> Your assignment: Search the listing below for the string "letter" and copy every line where it occurs.

> Source material:
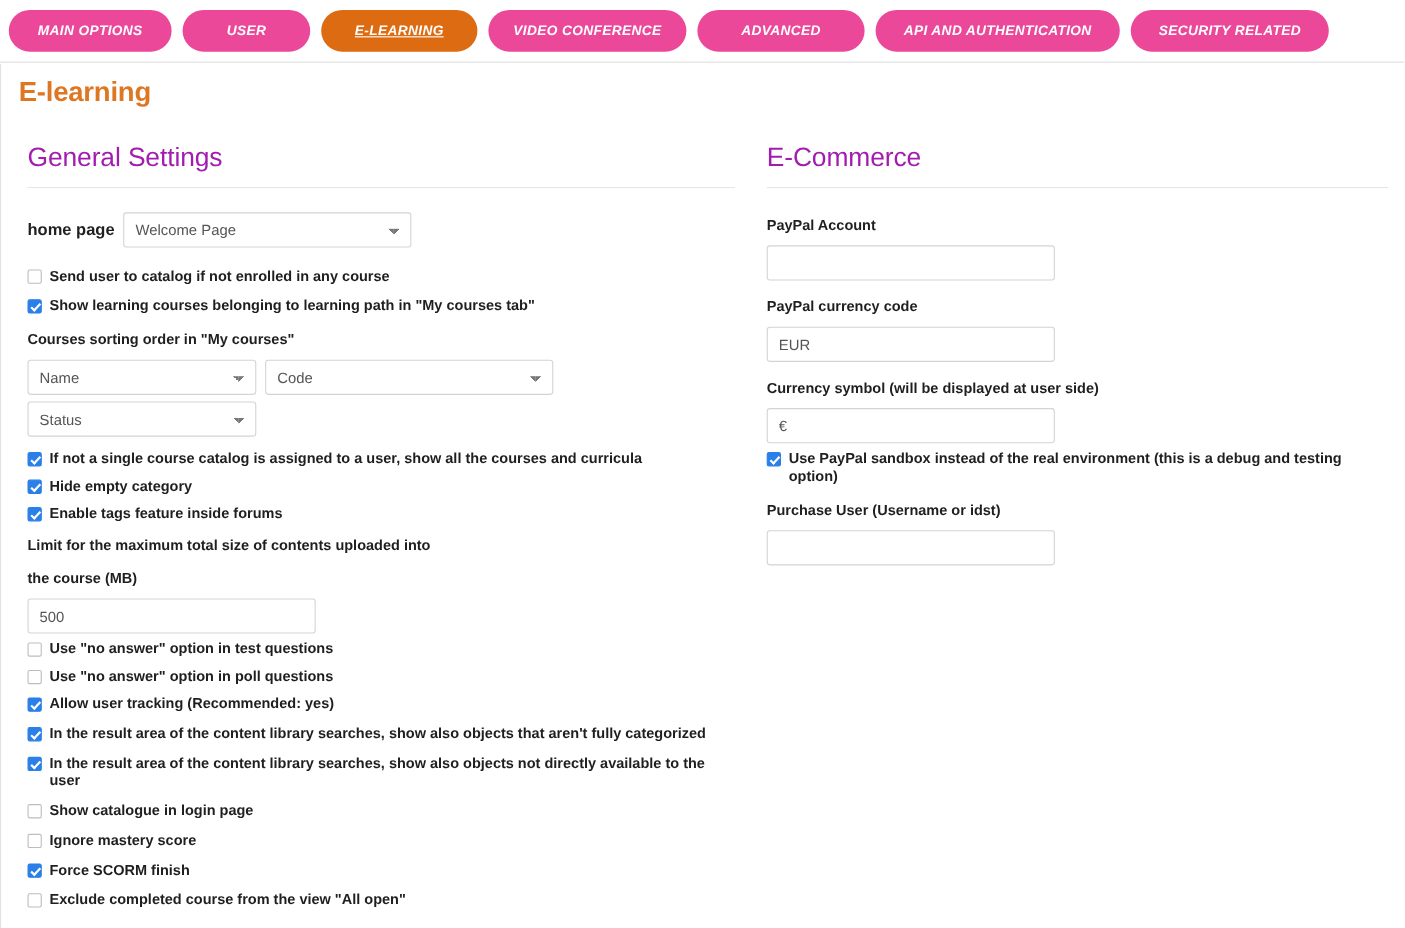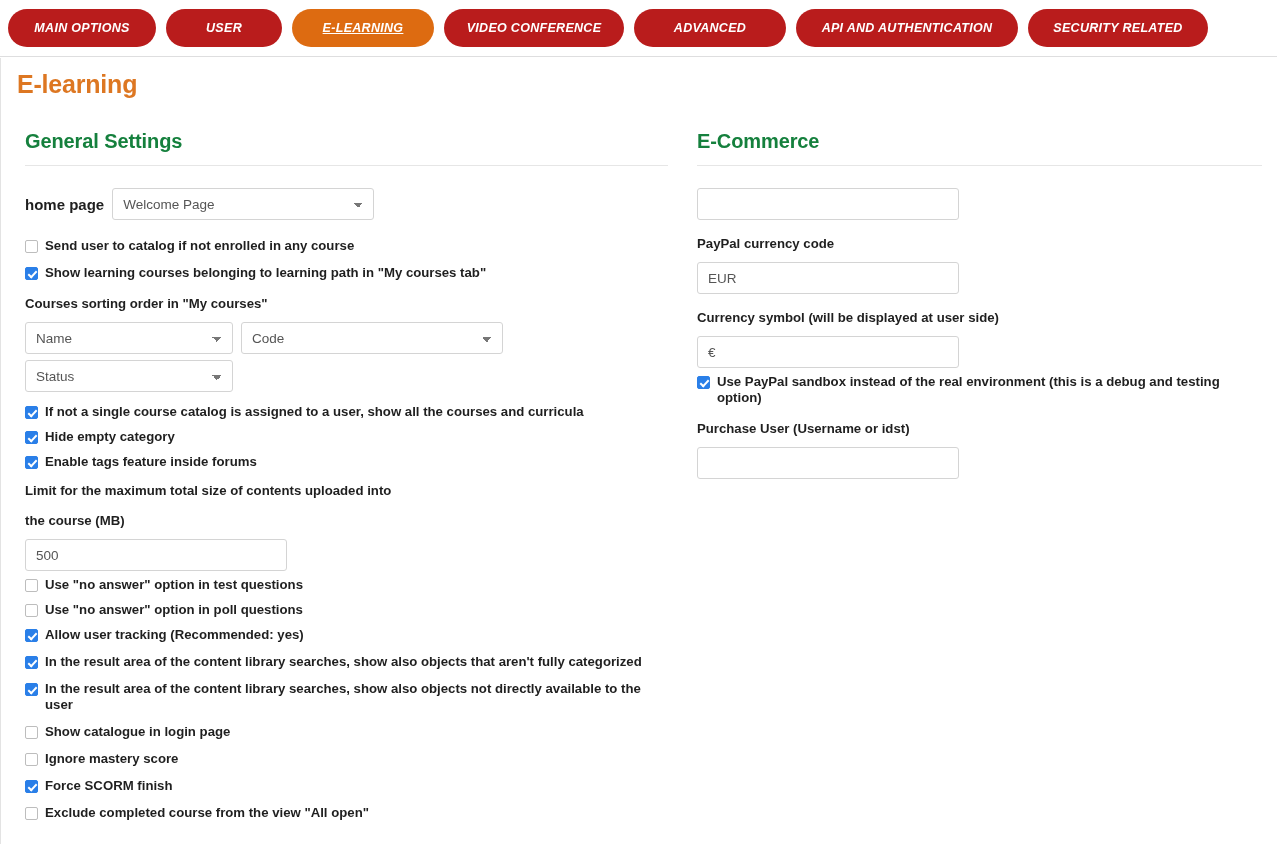--- a/index.html
+++ b/index.html
@@ -26,21 +26,21 @@
     display: flex;
     align-items: center;
     padding-left: 8px;
     gap: 10px;
     background: #ffffff;
     border-bottom: 1px solid #dededf;
   }
   .tab {
     height: 38px;
     border-radius: 19px;
-    background: #b91c1c;
+    background: #ec4899;
     color: #ffffff;
     display: flex;
     align-items: center;
     justify-content: center;
     font-size: 12.5px;
     font-weight: bold;
     font-style: italic;
     letter-spacing: .3px;
     white-space: nowrap;
     cursor: pointer;
@@ -84,23 +84,23 @@
     position: absolute;
     left: 24px; top: 72px;
     width: 643px;
   }
   .col-right {
     position: absolute;
     left: 696px; top: 72px;
     width: 565px;
   }
   .sec-title {
-    font-size: 20px;
-    font-weight: bold;
-    color: #15803d;
+    font-size: 24px;
+    font-weight: normal;
+    color: #a21caf;
     margin: 0 0 12px 0;
     letter-spacing: -.1px;
   }
   .sec-rule {
     height: 1px;
     background: #e6e6e6;
     margin-bottom: 22px;
   }
 
   
@@ -322,20 +322,21 @@
       <div class="cbrow">
         <span class="box"></span>
         <span class="cblabel">Exclude completed course from the view "All open"</span>
       </div>
     </div>
 
     <div class="col-right">
       <div class="sec-title">E-Commerce</div>
       <div class="sec-rule"></div>
 
+      <div class="field-label">PayPal Account</div>
       <input class="ctl txt-right" type="text" value="" style="">
 
       <div class="field-label">PayPal currency code</div>
       <input class="ctl txt-right" type="text" value="EUR" style="">
 
       <div class="field-label">Currency symbol (will be displayed at user side)</div>
       <input class="ctl txt-right" type="text" style="margin-bottom: 6px;" value="€">
 
       <div class="cbrow on">
         <span class="box"></span>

> Your solution:
     letter-spacing: .3px;
     letter-spacing: -.1px;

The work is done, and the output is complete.